▶ EXERCISE INPUTS
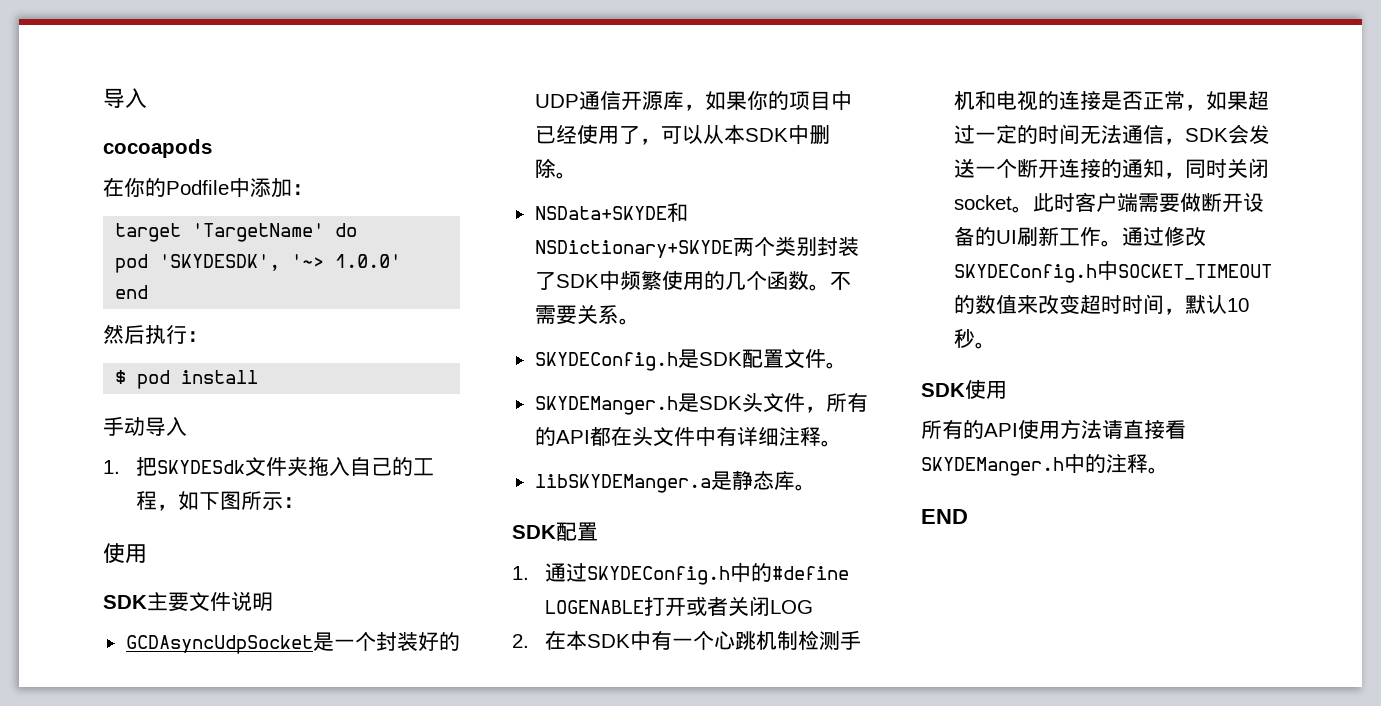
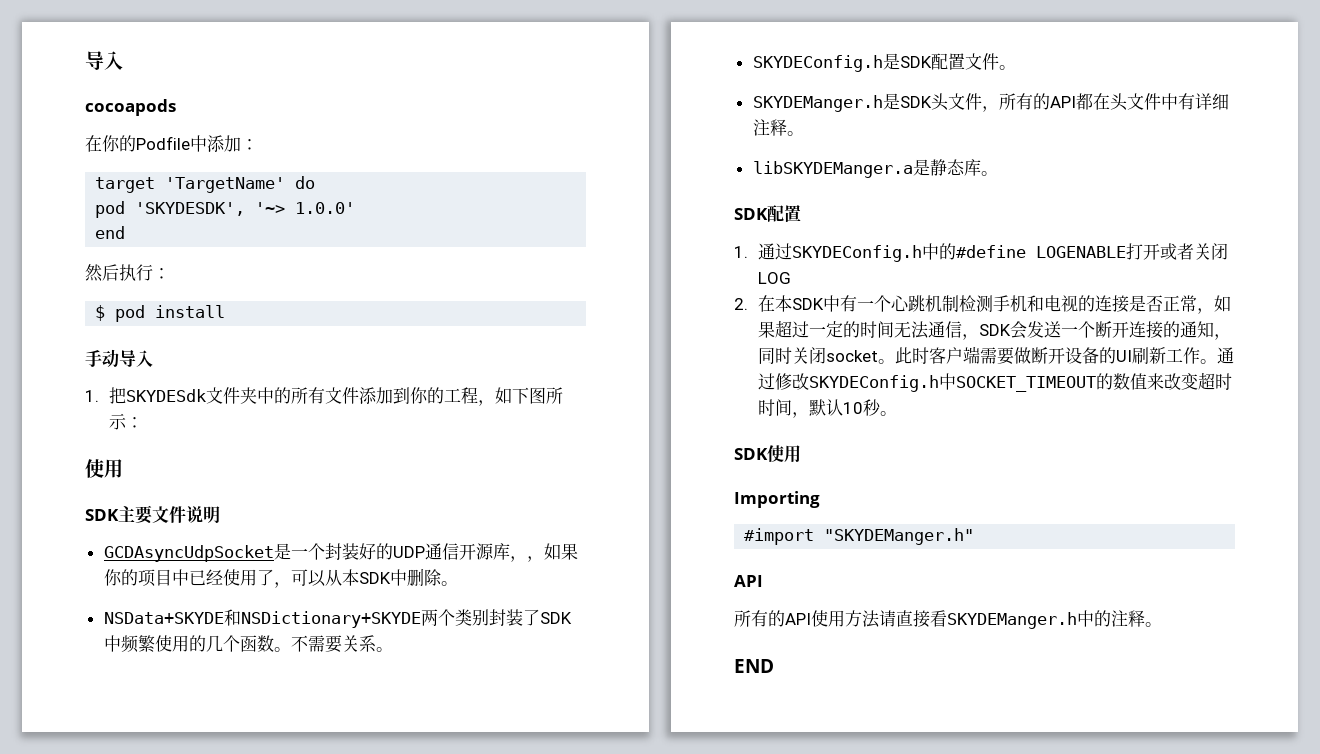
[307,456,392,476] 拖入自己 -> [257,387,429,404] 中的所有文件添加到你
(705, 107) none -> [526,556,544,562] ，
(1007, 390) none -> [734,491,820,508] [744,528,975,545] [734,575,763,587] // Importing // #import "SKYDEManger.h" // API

--

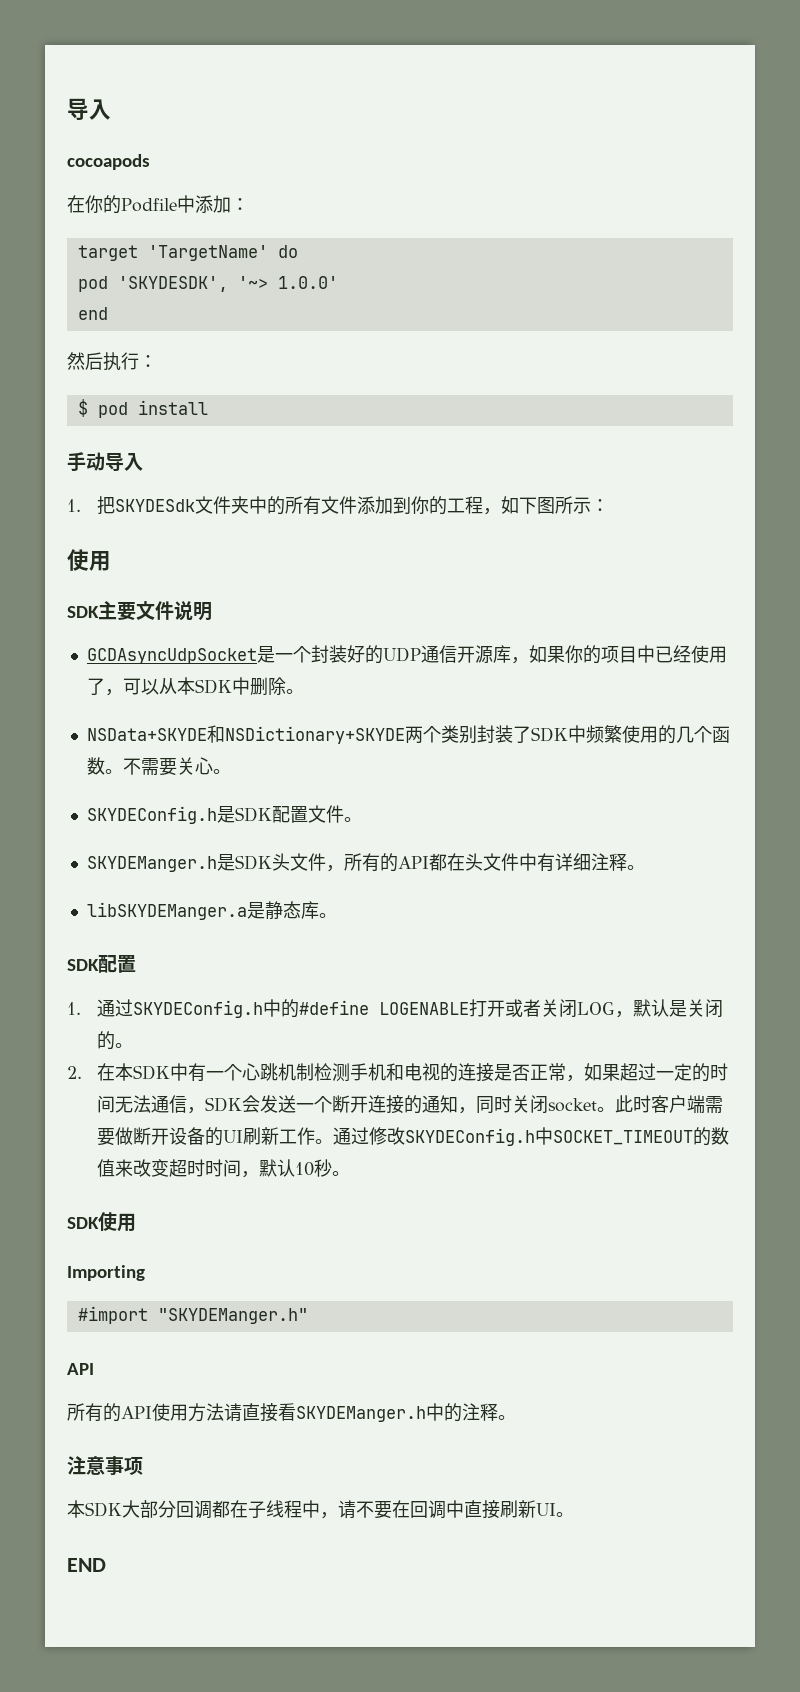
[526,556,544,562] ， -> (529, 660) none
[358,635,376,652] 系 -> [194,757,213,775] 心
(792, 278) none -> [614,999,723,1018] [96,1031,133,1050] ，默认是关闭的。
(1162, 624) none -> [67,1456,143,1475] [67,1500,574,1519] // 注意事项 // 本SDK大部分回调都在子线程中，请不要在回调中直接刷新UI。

▶ YOUR OBJECTIVE
Would you print, exactly as written, every line above from the one holding "(705, 107) none -> [526,556,544,562] ，" through the one holding "(1007, 390) none", with both included and no other lines?

▶ RESPONSE FOR THIS EXERCISE
(705, 107) none -> [526,556,544,562] ，
(1007, 390) none -> [734,491,820,508] [744,528,975,545] [734,575,763,587] // Importing // #import "SKYDEManger.h" // API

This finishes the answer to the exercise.